0

I have the following PCRE2 regex that works to match and remove timestamp lines in a .webVTT subtitle file (the default for YouTube):

^[0-9].:[0-9].:[0-9].+$

This changes this:

00:00:00.126 --> 00:00:10.058
How are you today?

00:00:10.309 --> 00:00:19.272
Not bad, you?

00:00:19.559 --> 00:00:29.365
Been better.

To this:

How are you today?

Not bad, you?

Been better.

How would I convert this PCRE2 regex to an idiomatic (read: sane-looking) equivalent for sed's flavour of regex?

Hashim Aziz
  • 4,074
  • 5
  • 38
  • 68

2 Answers2

1

Using your regex with sed

$ sed -En '/^[0-9].:[0-9].:[0-9].+$/!p' file
How are you today?

Not bad, you?

Been better.

Or, do not match lines that end with an integer

$ sed  -n '/[0-9]$/!p' file
How are you today?

Not bad, you?

Been better.
HatLess
  • 10,622
  • 5
  • 14
  • 32
  • The first one gives me a "no such file or directory" error when I try and use it in the following command: `sed -e '1,4d' -En '/^[0-9].:[0-9].:[0-9].+$/!p' "input file.vtt" > test.txt`. – Hashim Aziz May 13 '22 at 23:22
  • I replaced it to make the command clearer - using tab completion for the file on my shell still results in the error. – Hashim Aziz May 13 '22 at 23:25
  • Could it be something to do with trying to combine `-e` and `-E`? I was previously using two invocations of `-e` in the same `sed` command but maybe `-E` is not a drop-in replacement? – Hashim Aziz May 13 '22 at 23:26
  • This is the full command that gives me the "no such file or directory" error: `sed -e '1,4d' -En '/^[0-9].:[0-9].:[0-9].+$/!p' "my file.vtt" > test.txt`. – Hashim Aziz May 13 '22 at 23:28
  • @HashimAziz Does this work `sed -En '1,4d;/^[0-9].:[0-9].:[0-9].+$/!p' "my file.vtt" > test.txt` – HatLess May 13 '22 at 23:33
  • 1
    Yes, that works perfectly, as does adding the spaces back between `/ ! p`, so I suppose I was right in my hunch that -e and -E can't be combined, which you solved by integrating the first command into the -E. – Hashim Aziz May 13 '22 at 23:38
1

Your pattern is not a specific PCRE2 pattern, only using sed you have to escape the \+ to make it a quantifier for 1 or more times.

At the positions that you use a dot to match any character (and looking at the example data) there is a digit as well.

You could make the pattern a bit more specific, and omit the quantifier at all.

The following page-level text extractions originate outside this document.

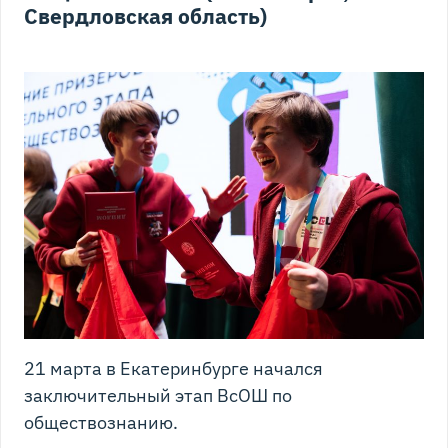
Свердловская область)
21 марта в Екатеринбурге начался
заключительный этап ВсОШ по
обществознанию.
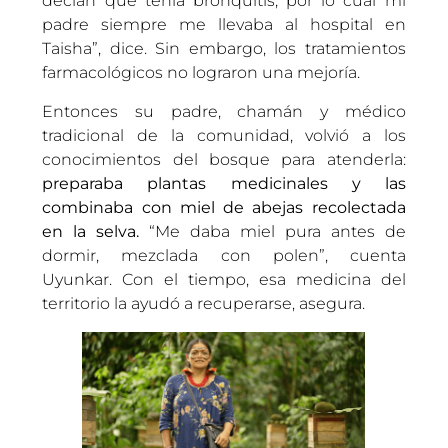
decían que tenía bronquitis, por lo cual mi
padre siempre me llevaba al hospital en
Taisha”, dice. Sin embargo, los tratamientos
farmacológicos no lograron una mejoría.
Entonces su padre, chamán y médico
tradicional de la comunidad, volvió a los
conocimientos del bosque para atenderla:
preparaba plantas medicinales y las
combinaba con miel de abejas recolectada
en la selva.
“Me daba miel pura antes de
dormir, mezclada con polen”, cuenta
Uyunkar. Con el tiempo, esa medicina del
territorio la ayudó a recuperarse, asegura.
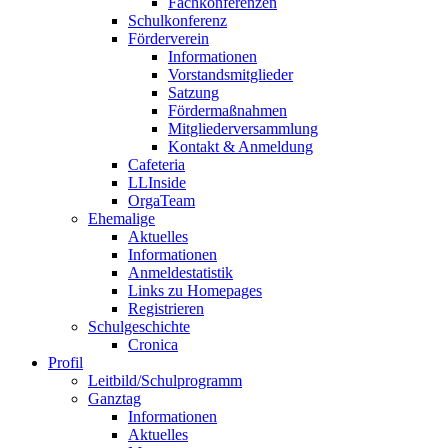
Fachkonferenzen
Schulkonferenz
Förderverein
Informationen
Vorstandsmitglieder
Satzung
Fördermaßnahmen
Mitgliederversammlung
Kontakt & Anmeldung
Cafeteria
LLInside
OrgaTeam
Ehemalige
Aktuelles
Informationen
Anmeldestatistik
Links zu Homepages
Registrieren
Schulgeschichte
Cronica
Profil
Leitbild/Schulprogramm
Ganztag
Informationen
Aktuelles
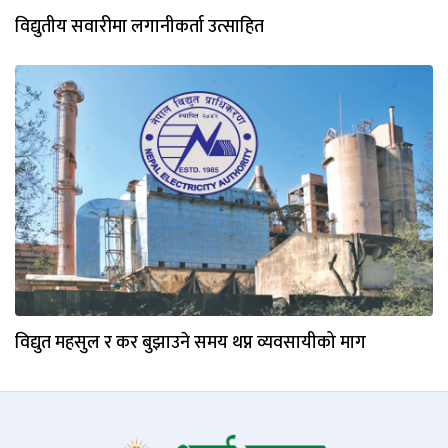
विद्युतीय सवारीमा लगानीकर्ता उत्साहित
विद्युत महसुल र कर बुझाउने समय थप्न व्यवसायीको माग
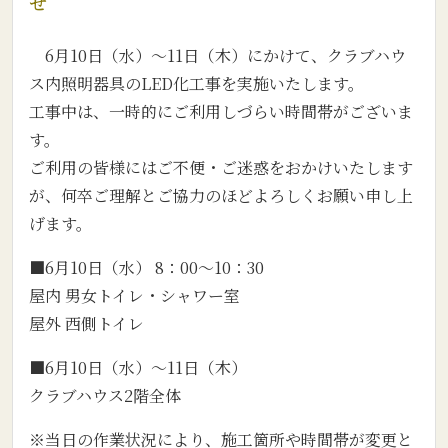
せ
6月10日（水）～11日（木）にかけて、クラブハウ
ス内照明器具のLED化工事を実施いたします。
工事中は、一時的にご利用しづらい時間帯がございま
す。
ご利用の皆様にはご不便・ご迷惑をおかけいたします
が、何卒ご理解とご協力のほどよろしくお願い申し上
げます。
■6月10日（水） 8：00～10：30
屋内 男女トイレ・シャワー室
屋外 西側トイレ
■6月10日（水）～11日（木）
クラブハウス2階全体
※当日の作業状況により、施工箇所や時間帯が変更と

Just prevent the line from printing if the pattern matches.

sed -n '/^[0-9][0-9]:[0-9][0-9]:[0-9]/!p' file
  • -n prevents the default printing in sed
  • !p prints the line if the pattern does not match

Output

How are you today?

Not bad, you?

Been better.
The fourth bird
  • 154,723
  • 16
  • 55
  • 70